After all, it would be beneath this administration's dignity to palm off such a grandiose ambition on local authorities or education boards without handing over the cash to make it achievable, or to rush bad law through just to saddle the Tories with an unfeasible commitment they never made. That would be the kind of transparent pre-election posturing that will do nothing to In Hants our damaged democratic institutions.

With the "means of redress" we run into more problems. Even if Crown immunity were waived, for example, and cheekily so on behalf of future governments, there is the time frame. Let's assume that half a million 12-year-olds need personal tuition, what with struggling with the one times table, but are denied it, quite possibly because there are no tutors. There are teachers, certainly, but they are horribly overworked as it is, and if they had the time for one-on-one tuition they'd be doing it already.

In the absence of this army of tutors, then what? Half a million appeals to tribunals, or trips to the small claims court for compensation? A world record-size class action before the Supreme Court 15 years down the line, by when the loss of earnings from being inadequately educated have become quantifiable?

Assuming that the litigants haven't all become QCs themselves, which might prima facie defeat the claim anyway, will it be covered by legal aid? And will Mr Balls, who effectively guaranteed that children would leave school numerate and literate, be liable for negligence or breach of contract?

It's a lovely thought. If cabinet ministers could be bankrupted and sent down for lengthy stretches for broken promises, it would concentrate their minds wonderfully. But here, as with the contents of Her Majesty's Speech, we have slipped through a tear in the fabric of space-time into a fantasy universe.

In this world, a necrotic government has done little more than gaze upon secondary education and thrown up its hands in defeatist dismay. The only way to rescue education was, as it remains, with a massive, sustained injection of funding for buildings, equipment and above all teachers. Given the choice between that hard path and the facile road to cheap headlines signposted by pointless league tables, as always it chose gimmick over policy.

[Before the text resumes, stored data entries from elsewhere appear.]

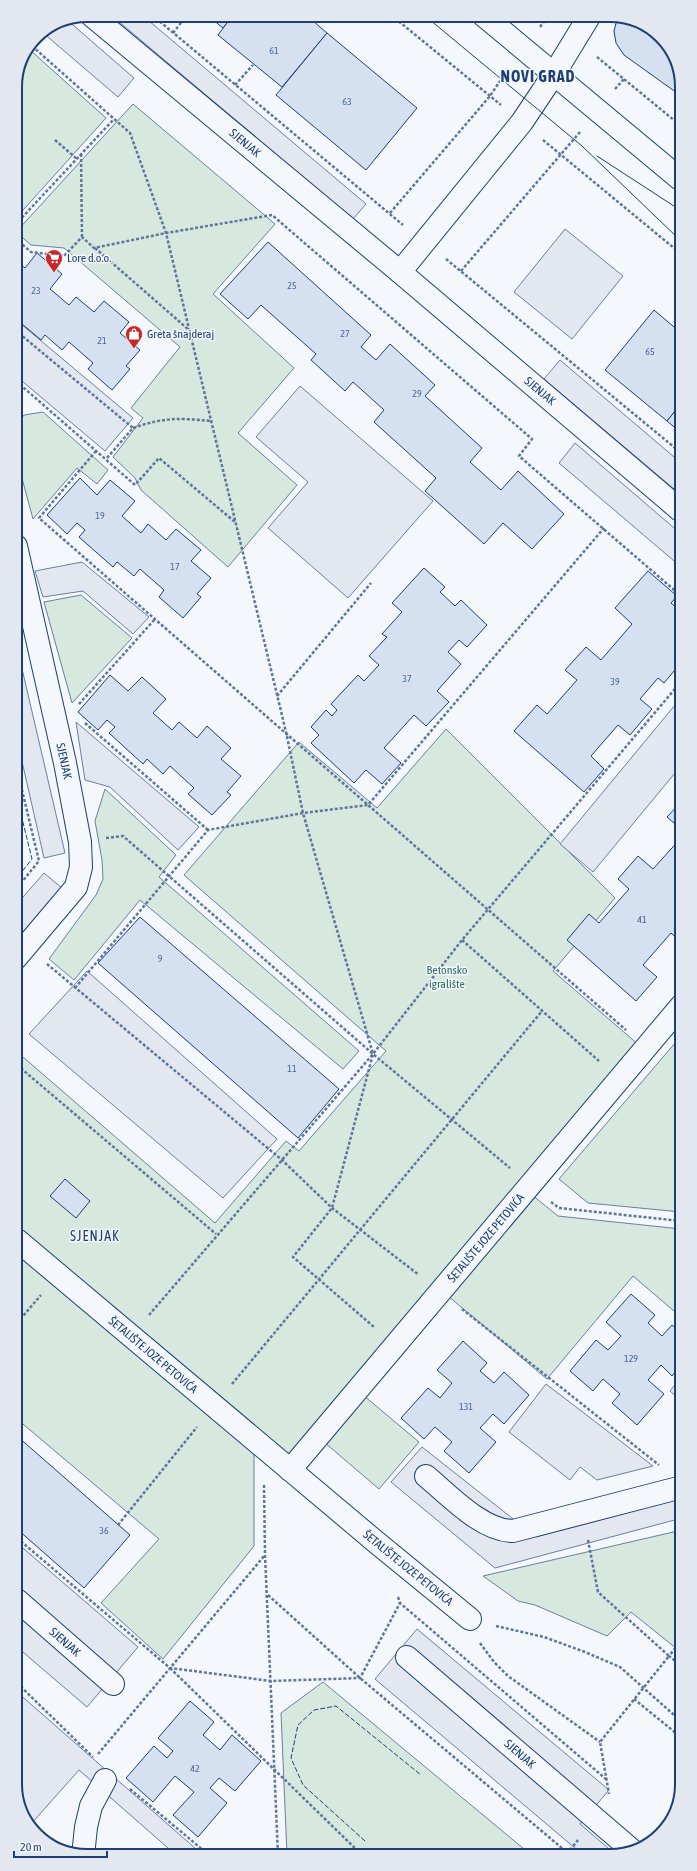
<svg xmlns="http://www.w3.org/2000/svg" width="697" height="1871" viewBox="0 0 697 1871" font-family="'Asap Condensed',sans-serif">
  <rect width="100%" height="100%" fill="#f4f7fb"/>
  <!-- green -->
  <g fill="#d7e8df" stroke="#687fa3">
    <path d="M30 50 106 118 15 219V83Z"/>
    <path d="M133 104 275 224 213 294 294 368 238 433 297 485 228 567 141 490 135 478 113 457 143 418 131 408 180 347 64 248 31 245 16 232Z"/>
    <path d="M43 412 108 470 97 484 77 468 33 519 16 456V426L24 415Z"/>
    <path d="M81 595 132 638 72 703 44 602Z"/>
    <path d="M446 729 615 898 553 971 647 1052 291 1463 17 1226 16 1051 215 1223 286 1141 299 1151 386 1051 184 875 299 742 377 808Z"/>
    <path d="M105 789 176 855 159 877 359 1051 343 1069 140 900 74 980 49 959 96 895 103 879 102 860 95 821Z"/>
    <path d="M681 1036V1212L588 1203 559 1179Z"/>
    <path d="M532 1195 558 1216 681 1229V1317L633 1276 547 1379 448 1296Z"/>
    <path d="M17 1246 254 1450V1546L163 1659 101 1603 159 1539 17 1419Z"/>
    <path d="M363 1395 419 1442 379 1489 324 1442Z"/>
    <path d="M682 1530V1653L631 1612 607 1636 535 1605 518 1601 483 1576Z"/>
    <path d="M323 1682 530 1854H531L287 1855 281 1713Z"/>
  </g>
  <!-- parking -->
  <g fill="#e3e8f0" stroke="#687fa3">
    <path d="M111 15H142L366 204 353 219Z"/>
    <path d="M66 19 134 78 118 97 42 32 60 20Z"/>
    <path d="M565 229 623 276 572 339 514 292Z"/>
    <path d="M15 319 133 418 105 451 16 376Z"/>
    <path d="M560 360 680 462V494L544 379Z"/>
    <path d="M300 386 433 501 348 598 268 528 308 482 256 437Z"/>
    <path d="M575 443 680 533V566L559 463Z"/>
    <path d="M82 562 149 617 133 634 83 591 43 597 35 571Z"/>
    <path d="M16 643 65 853 44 858 16 735Z"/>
    <path d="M680 699V767L593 872 560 844Z"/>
    <path d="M76 722 199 827 178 850 110 787 85 780Z"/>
    <path d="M44 873 63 889 16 944V905Z"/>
    <path d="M87 971 277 1139 223 1198 29 1034Z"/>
    <path d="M681 1377V1401L670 1391Z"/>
    <path d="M546 1384 653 1466 597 1480 580 1467 570 1480 509 1432Z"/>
    <path d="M422 1447 536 1537 682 1498V1518L495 1568 391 1482Z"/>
    <path d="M17 1543 138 1647 87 1707 17 1647Z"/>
    <path d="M417 1629 609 1790 580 1824 615 1854H582L375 1679Z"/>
    <path d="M17 1692 196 1849 190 1855H176L79 1770 31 1824 18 1803Z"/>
  </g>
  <!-- building -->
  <g fill="#d5e0f0" stroke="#1d3f73">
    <path d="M207 15H233L223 28Z"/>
    <path d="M233 15H306L327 33 282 87 218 35Z"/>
    <path d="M618 16 654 30 679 68 680 90 677 93 624 55 616 43 614 31Z"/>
    <path d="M327 33 417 108 366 170 276 95Z"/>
    <path d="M680 98V107L675 103Z"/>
    <path d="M268 242 371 335 361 347 376 360 390 344 435 385 425 396 482 448 470 462 501 490 518 471 564 514 532 549 503 523 484 544 425 491 436 478 374 422 384 410 353 382 345 391 311 360 316 354 261 305 248 319 220 294Z"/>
    <path d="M37 253 62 274 50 289 69 305 76 297 94 312 104 301 129 322 120 333 140 350 126 366 130 369 112 390 88 369 93 363 69 342 62 350 45 335 41 340 15 318V260L25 268Z"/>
    <path d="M654 310 680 332V405L667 421 605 370Z"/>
    <path d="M680 405V432L667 421Z"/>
    <path d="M80 478 97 495 110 480 135 501 122 516 141 533 148 524 166 540 176 529 201 550 191 561 211 578 197 594 201 597 183 618 159 597 164 590 140 569 134 576 117 562 113 567 79 537 85 530 77 523 67 534 47 515Z"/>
    <path d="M424 568 445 587 440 592 455 606 461 600 487 625 467 647 459 640 448 652 461 664 437 691 449 702 426 726 414 715 384 748 401 763 382 784 366 770 354 783 311 743 319 735 311 727 326 710 332 716 337 710 331 704 358 675 364 681 379 665 369 656 387 637 382 634 402 612 392 603Z"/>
    <path d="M648 571 677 596 671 603 680 611V664L664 683 658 678 640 699 652 709 630 735 618 725 591 756 604 769 584 792 514 731 537 705 547 714 577 680 565 670 586 647 601 660 632 624 615 608Z"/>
    <path d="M110 675 128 691 142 677 166 699 153 713 172 730 179 722 197 738 207 726 231 748 221 759 241 776 227 792 231 795 212 815 188 794 194 788 170 766 163 774 147 759 143 764 109 733 115 727 107 720 98 730 78 712Z"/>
    <path d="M681 802V829L667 817Z"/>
    <path d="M681 838V942L671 933 643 965 657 977 636 1001 567 940 589 914 599 923 629 889 618 879 638 856 653 869Z"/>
    <path d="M140 917 339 1089 298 1138 98 963Z"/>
    <path d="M65 1179 90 1201 76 1218 50 1196Z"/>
    <path d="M631 1294 655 1315 648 1323 662 1336 672 1325 681 1333V1365L672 1376 661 1365 648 1380 664 1394 637 1425 612 1403 620 1394 603 1379 593 1391 570 1371 596 1340 608 1350 621 1336 606 1322Z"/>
    <path d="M463 1341 487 1363 480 1371 494 1383 504 1372 529 1395 504 1424 493 1414 480 1428 496 1442 469 1473 444 1451 452 1442 435 1427 424 1439 401 1418 428 1388 440 1398 452 1383 437 1370Z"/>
    <path d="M17 1436 130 1535 84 1588 17 1529Z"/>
    <path d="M190 1701 214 1722 203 1735 220 1750 232 1735 261 1761 235 1791 219 1778 210 1788 227 1803 198 1837 173 1815 194 1792 175 1776 153 1802 126 1778 154 1746 167 1758 173 1751 158 1738Z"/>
    <path d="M671 1816 667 1828 652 1837Z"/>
  </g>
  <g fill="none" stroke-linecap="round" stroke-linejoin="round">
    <!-- minor casing -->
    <g stroke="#1d3f73" stroke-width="24">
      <g id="minor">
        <path d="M91 15 400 272 680 510"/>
        <path d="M483 15 680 179"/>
        <path d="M400 272 522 122 554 74 590 15"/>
        <path d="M16 546 65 763 80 842 81 867 76 887 16 958"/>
        <path d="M17 1240 376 1542 470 1619"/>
        <path d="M290 1470 681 1006"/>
        <path d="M426 1476C449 1495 482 1531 513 1531L682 1487"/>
        <path d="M17 1600 113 1684"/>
        <path d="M407 1657 633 1851"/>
        <path d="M83 1856 86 1827 91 1806 105 1780"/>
      </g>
    </g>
    <!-- path -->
    <g stroke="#5e769c" stroke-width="2.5" stroke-dasharray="3 2" stroke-linecap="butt">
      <path d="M152 15 403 225"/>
      <path d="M391 15 501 105"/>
      <path d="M540 27 549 15"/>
      <path d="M173 33 187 15"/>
      <path d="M32 46 130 133 166 233 286 732 303 813 373 1054 332 1208 293 1257 374 1327"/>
      <path d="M597 57 680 125"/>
      <path d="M235 85 253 65"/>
      <path d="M615 89 624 79"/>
      <path d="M55 140 77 159"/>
      <path d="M543 140 680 253"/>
      <path d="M81 154 82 237"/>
      <path d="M390 213 490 96 508 69"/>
      <path d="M15 225 114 119"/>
      <path d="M15 238 31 252 64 256 82 237 94 248 166 233 272 215 532 439 519 456 680 595"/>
      <path d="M95 248 189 330"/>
      <path d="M446 259 680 452"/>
      <path d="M461 271 580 132"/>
      <path d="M15 330 133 428 106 459"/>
      <path d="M16 381 135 485 159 458 235 522"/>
      <path d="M133 428C165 417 178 418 211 421"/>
      <path d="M96 451 39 518 626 1030"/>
      <path d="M277 696 371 583"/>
      <path d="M79 704 155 619"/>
      <path d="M85 723 208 830"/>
      <path d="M16 765 39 861 16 889"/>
      <path d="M106 838 123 836 373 1054 510 1168"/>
      <path d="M462 940 599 1061"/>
      <path d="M47 964 282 1160 332 1208 419 1275"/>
      <path d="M75 988 208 830 303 813 368 805 604 528"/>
      <path d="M17 1065 216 1234"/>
      <path d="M551 1202 559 1208 681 1221"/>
      <path d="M462 1309 659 1465"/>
      <path d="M149 1315 373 1054 462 940 680 683"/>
      <path d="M17 1323 41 1295"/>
      <path d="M232 1384 542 1011"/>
      <path d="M264 1485 265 1555 278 1855"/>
      <path d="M118 1525 197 1427"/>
      <path d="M17 1538 170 1668 271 1681 360 1678 400 1603"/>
      <path d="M588 1540 598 1592 669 1656 600 1742 609 1794"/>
      <path d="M268 1595 360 1678 569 1854"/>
      <path d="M398 1597 400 1603 607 1780"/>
      <path d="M496 1626 544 1637 585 1652 620 1667 682 1722"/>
      <path d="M682 1640 669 1656 682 1666"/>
      <path d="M480 1643 494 1662 508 1676 600 1742"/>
      <path d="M17 1647 22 1642"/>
      <path d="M170 1668 362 1855"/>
      <path d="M17 1683 93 1757"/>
      <path d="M634 1699 682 1738"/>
      <path d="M98 1754 265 1555"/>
      <path d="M130 1789 209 1855"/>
      <path d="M567 1854 578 1840"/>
    </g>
    <!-- minor -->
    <use href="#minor" stroke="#f4f7fb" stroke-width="22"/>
    <!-- tram -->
    <g stroke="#1d3f73" stroke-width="1">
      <path d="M424 15 582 146 680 240"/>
      <path d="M597 156 680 210"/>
    </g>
    <!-- fence -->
    <g stroke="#1d3f73" stroke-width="1" stroke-dasharray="5 2" stroke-linecap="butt">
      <path d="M16 794 32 859 16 879"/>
      <path d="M365 1841 303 1785 291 1758 298 1725 314 1710 336 1706 421 1775"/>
    </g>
  </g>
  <!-- icons -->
  <defs>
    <g id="supermarket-pin" transform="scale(0.9)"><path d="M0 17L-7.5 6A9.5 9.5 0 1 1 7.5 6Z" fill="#c62828" stroke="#f4f7fb"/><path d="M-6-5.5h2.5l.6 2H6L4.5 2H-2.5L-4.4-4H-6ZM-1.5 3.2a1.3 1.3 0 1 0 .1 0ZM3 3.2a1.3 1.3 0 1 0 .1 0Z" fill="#fff"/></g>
    <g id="shop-pin" transform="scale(0.9)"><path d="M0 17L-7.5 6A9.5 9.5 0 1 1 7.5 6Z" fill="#c62828" stroke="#f4f7fb"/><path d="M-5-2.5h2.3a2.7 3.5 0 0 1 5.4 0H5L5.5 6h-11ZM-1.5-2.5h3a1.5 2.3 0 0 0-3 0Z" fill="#fff"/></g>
  </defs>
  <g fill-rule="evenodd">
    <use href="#supermarket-pin" x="54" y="258"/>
    <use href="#shop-pin" x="134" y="334"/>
  </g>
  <g text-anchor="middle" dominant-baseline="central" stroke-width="3" stroke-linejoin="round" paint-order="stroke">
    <!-- number labels -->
    <g font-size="10" fill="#4b6792">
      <text x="274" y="50">61</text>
      <text x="347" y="101">63</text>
      <text x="292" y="285">25</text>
      <text x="36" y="290">23</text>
      <text x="345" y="333">27</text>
      <text x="102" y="340">21</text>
      <text x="650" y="351">65</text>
      <text x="417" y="393">29</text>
      <text x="100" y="515">19</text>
      <text x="175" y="566">17</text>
      <text x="407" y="678">37</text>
      <text x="615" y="681">39</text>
      <text x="642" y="919">41</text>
      <text x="160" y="958">9</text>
      <text x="292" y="1068">11</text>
      <text x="631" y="1358">129</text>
      <text x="466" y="1406">131</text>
      <text x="104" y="1530">36</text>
      <text x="195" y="1768">42</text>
    </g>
    <!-- street labels -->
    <g font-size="12" fill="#1d3f73" stroke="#f4f7fb">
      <text transform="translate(245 143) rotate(40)">SJENJAK</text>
      <text transform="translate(540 391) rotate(40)">SJENJAK</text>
      <text transform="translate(64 761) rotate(78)">SJENJAK</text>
      <text transform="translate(486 1238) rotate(-50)">ŠETALIŠTE JOZE PETOVIĆA</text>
      <text transform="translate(153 1355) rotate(40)">ŠETALIŠTE JOZE PETOVIĆA</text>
      <text transform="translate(408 1568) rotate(39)">ŠETALIŠTE JOZE PETOVIĆA</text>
      <text transform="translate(65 1642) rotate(41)">SJENJAK</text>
      <text transform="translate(520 1754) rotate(41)">SJENJAK</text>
    </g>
    <!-- poi labels -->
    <g font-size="12" fill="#1d3f73" stroke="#f4f7fb" text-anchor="start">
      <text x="67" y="258">Lore d.o.o.</text>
      <text x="147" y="334">Greta šnajderaj</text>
    </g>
    <!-- park labels -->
    <g font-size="12" fill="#2c6c60" stroke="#f4f7fb">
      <text x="447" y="970">Betonsko<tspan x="447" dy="14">igralište</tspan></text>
    </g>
    <!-- quarter labels -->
    <g font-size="14" letter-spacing="1" fill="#1d3f73" stroke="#f4f7fb">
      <text x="95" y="1236">SJENJAK</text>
    </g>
    <!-- district labels -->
    <g font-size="16" font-weight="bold" letter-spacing="1" fill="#1d3f73" stroke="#f4f7fb">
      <text x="538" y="76">NOVI GRAD</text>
    </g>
  </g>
  <!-- crop -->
  <path d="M0 0H697V1871H0ZM87 22H610A65 65 0 0 1 675 87V1784A65 65 0 0 1 610 1849H87A65 65 0 0 1 22 1784V87A65 65 0 0 1 87 22Z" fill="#e3e8f0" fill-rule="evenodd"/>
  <path fill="none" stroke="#1d3f73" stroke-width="2" d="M87 22H610A65 65 0 0 1 675 87V1784A65 65 0 0 1 610 1849H87A65 65 0 0 1 22 1784V87A65 65 0 0 1 87 22Z"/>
  <!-- scale -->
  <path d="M14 1851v6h93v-6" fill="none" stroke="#1d3f73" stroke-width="2"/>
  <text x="20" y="1851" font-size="12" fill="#1d3f73" stroke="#f4f7fb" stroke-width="3" paint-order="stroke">20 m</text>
</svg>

So it is now with this opportunistic nonsense. "Yeah, sure, like that's gonna happen" was the Queen's unspoken addendum to it, as to the other fictions about caning bankers and, most laughable, halving the deficit in four years. To that, I felt, she also tacitly appended a Royle "My arse".

"My Government hasn't a clue what to do about anything," was the sub-text to her oration, "so it's making some very crude electoral bribes, and laying a series of elephant traps for the Tories that David Blunkett would easily avoid if he took his quad bike for a spin in the woods after sticking away a quart of Scotch. My Government is a mirthless joke that will In Hants nothing, and the sooner it becomes my former Government, so much the better for us all."